→ Do this: The listing below should be copied in full, word for word.

##### Entries provided #####

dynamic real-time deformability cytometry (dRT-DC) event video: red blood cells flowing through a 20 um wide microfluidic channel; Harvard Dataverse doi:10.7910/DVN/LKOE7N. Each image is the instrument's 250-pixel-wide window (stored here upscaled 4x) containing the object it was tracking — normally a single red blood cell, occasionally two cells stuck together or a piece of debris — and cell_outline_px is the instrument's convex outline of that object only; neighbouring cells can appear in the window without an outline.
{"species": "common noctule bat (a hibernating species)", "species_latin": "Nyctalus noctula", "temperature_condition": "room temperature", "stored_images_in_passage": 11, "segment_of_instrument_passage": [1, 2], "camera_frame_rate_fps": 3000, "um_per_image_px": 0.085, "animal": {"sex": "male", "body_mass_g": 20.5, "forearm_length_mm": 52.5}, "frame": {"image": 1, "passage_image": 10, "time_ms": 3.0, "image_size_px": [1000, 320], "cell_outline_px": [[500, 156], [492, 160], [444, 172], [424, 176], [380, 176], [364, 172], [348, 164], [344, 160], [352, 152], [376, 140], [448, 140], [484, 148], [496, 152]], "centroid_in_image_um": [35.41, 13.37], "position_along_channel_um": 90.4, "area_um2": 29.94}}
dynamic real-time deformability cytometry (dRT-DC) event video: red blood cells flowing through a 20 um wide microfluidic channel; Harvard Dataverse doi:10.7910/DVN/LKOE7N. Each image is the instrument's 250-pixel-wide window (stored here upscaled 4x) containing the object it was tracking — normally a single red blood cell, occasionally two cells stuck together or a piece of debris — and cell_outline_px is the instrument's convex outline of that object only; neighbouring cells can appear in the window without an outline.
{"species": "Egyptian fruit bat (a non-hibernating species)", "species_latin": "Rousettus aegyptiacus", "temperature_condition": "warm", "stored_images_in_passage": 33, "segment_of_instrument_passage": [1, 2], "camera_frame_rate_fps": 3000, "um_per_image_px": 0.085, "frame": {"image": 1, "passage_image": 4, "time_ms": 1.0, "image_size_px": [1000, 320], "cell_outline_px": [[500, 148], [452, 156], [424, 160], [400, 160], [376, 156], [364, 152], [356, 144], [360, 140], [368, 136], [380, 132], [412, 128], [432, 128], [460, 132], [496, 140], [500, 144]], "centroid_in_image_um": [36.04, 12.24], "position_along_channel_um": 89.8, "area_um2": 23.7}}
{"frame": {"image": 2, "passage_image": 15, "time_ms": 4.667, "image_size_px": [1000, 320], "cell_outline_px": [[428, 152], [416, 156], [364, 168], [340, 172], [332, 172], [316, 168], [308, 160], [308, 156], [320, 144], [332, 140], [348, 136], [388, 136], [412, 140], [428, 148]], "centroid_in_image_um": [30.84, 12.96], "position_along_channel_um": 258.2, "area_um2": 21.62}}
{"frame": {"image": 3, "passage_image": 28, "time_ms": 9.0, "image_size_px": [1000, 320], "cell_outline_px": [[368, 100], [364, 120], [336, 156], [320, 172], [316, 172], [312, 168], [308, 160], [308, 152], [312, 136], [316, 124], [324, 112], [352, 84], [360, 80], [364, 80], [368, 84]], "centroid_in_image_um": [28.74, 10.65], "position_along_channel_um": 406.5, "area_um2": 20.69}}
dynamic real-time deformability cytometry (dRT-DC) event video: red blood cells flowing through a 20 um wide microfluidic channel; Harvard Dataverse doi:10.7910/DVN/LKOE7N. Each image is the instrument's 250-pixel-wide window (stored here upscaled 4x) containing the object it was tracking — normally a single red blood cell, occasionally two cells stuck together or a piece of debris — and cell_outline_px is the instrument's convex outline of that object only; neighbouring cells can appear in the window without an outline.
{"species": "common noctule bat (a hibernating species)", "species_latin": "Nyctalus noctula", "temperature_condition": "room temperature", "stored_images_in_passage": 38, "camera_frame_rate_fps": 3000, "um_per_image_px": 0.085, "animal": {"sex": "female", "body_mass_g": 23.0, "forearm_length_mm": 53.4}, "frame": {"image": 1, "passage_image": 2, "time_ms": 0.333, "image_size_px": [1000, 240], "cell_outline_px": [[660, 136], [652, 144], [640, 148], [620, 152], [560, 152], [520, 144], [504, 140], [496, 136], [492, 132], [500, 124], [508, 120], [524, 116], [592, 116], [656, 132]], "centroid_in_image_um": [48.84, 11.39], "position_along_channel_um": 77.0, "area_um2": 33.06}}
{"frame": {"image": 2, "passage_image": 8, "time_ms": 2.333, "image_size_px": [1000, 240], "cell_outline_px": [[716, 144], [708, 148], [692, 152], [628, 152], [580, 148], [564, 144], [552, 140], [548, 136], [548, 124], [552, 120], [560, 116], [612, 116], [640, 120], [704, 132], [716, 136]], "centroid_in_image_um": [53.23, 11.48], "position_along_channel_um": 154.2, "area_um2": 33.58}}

#####

→ Full output:
dynamic real-time deformability cytometry (dRT-DC) event video: red blood cells flowing through a 20 um wide microfluidic channel; Harvard Dataverse doi:10.7910/DVN/LKOE7N. Each image is the instrument's 250-pixel-wide window (stored here upscaled 4x) containing the object it was tracking — normally a single red blood cell, occasionally two cells stuck together or a piece of debris — and cell_outline_px is the instrument's convex outline of that object only; neighbouring cells can appear in the window without an outline.
{"species": "common noctule bat (a hibernating species)", "species_latin": "Nyctalus noctula", "temperature_condition": "room temperature", "stored_images_in_passage": 11, "segment_of_instrument_passage": [1, 2], "camera_frame_rate_fps": 3000, "um_per_image_px": 0.085, "animal": {"sex": "male", "body_mass_g": 20.5, "forearm_length_mm": 52.5}, "frame": {"image": 1, "passage_image": 10, "time_ms": 3.0, "image_size_px": [1000, 320], "cell_outline_px": [[500, 156], [492, 160], [444, 172], [424, 176], [380, 176], [364, 172], [348, 164], [344, 160], [352, 152], [376, 140], [448, 140], [484, 148], [496, 152]], "centroid_in_image_um": [35.41, 13.37], "position_along_channel_um": 90.4, "area_um2": 29.94}}
dynamic real-time deformability cytometry (dRT-DC) event video: red blood cells flowing through a 20 um wide microfluidic channel; Harvard Dataverse doi:10.7910/DVN/LKOE7N. Each image is the instrument's 250-pixel-wide window (stored here upscaled 4x) containing the object it was tracking — normally a single red blood cell, occasionally two cells stuck together or a piece of debris — and cell_outline_px is the instrument's convex outline of that object only; neighbouring cells can appear in the window without an outline.
{"species": "Egyptian fruit bat (a non-hibernating species)", "species_latin": "Rousettus aegyptiacus", "temperature_condition": "warm", "stored_images_in_passage": 33, "segment_of_instrument_passage": [1, 2], "camera_frame_rate_fps": 3000, "um_per_image_px": 0.085, "frame": {"image": 1, "passage_image": 4, "time_ms": 1.0, "image_size_px": [1000, 320], "cell_outline_px": [[500, 148], [452, 156], [424, 160], [400, 160], [376, 156], [364, 152], [356, 144], [360, 140], [368, 136], [380, 132], [412, 128], [432, 128], [460, 132], [496, 140], [500, 144]], "centroid_in_image_um": [36.04, 12.24], "position_along_channel_um": 89.8, "area_um2": 23.7}}
{"frame": {"image": 2, "passage_image": 15, "time_ms": 4.667, "image_size_px": [1000, 320], "cell_outline_px": [[428, 152], [416, 156], [364, 168], [340, 172], [332, 172], [316, 168], [308, 160], [308, 156], [320, 144], [332, 140], [348, 136], [388, 136], [412, 140], [428, 148]], "centroid_in_image_um": [30.84, 12.96], "position_along_channel_um": 258.2, "area_um2": 21.62}}
{"frame": {"image": 3, "passage_image": 28, "time_ms": 9.0, "image_size_px": [1000, 320], "cell_outline_px": [[368, 100], [364, 120], [336, 156], [320, 172], [316, 172], [312, 168], [308, 160], [308, 152], [312, 136], [316, 124], [324, 112], [352, 84], [360, 80], [364, 80], [368, 84]], "centroid_in_image_um": [28.74, 10.65], "position_along_channel_um": 406.5, "area_um2": 20.69}}
dynamic real-time deformability cytometry (dRT-DC) event video: red blood cells flowing through a 20 um wide microfluidic channel; Harvard Dataverse doi:10.7910/DVN/LKOE7N. Each image is the instrument's 250-pixel-wide window (stored here upscaled 4x) containing the object it was tracking — normally a single red blood cell, occasionally two cells stuck together or a piece of debris — and cell_outline_px is the instrument's convex outline of that object only; neighbouring cells can appear in the window without an outline.
{"species": "common noctule bat (a hibernating species)", "species_latin": "Nyctalus noctula", "temperature_condition": "room temperature", "stored_images_in_passage": 38, "camera_frame_rate_fps": 3000, "um_per_image_px": 0.085, "animal": {"sex": "female", "body_mass_g": 23.0, "forearm_length_mm": 53.4}, "frame": {"image": 1, "passage_image": 2, "time_ms": 0.333, "image_size_px": [1000, 240], "cell_outline_px": [[660, 136], [652, 144], [640, 148], [620, 152], [560, 152], [520, 144], [504, 140], [496, 136], [492, 132], [500, 124], [508, 120], [524, 116], [592, 116], [656, 132]], "centroid_in_image_um": [48.84, 11.39], "position_along_channel_um": 77.0, "area_um2": 33.06}}
{"frame": {"image": 2, "passage_image": 8, "time_ms": 2.333, "image_size_px": [1000, 240], "cell_outline_px": [[716, 144], [708, 148], [692, 152], [628, 152], [580, 148], [564, 144], [552, 140], [548, 136], [548, 124], [552, 120], [560, 116], [612, 116], [640, 120], [704, 132], [716, 136]], "centroid_in_image_um": [53.23, 11.48], "position_along_channel_um": 154.2, "area_um2": 33.58}}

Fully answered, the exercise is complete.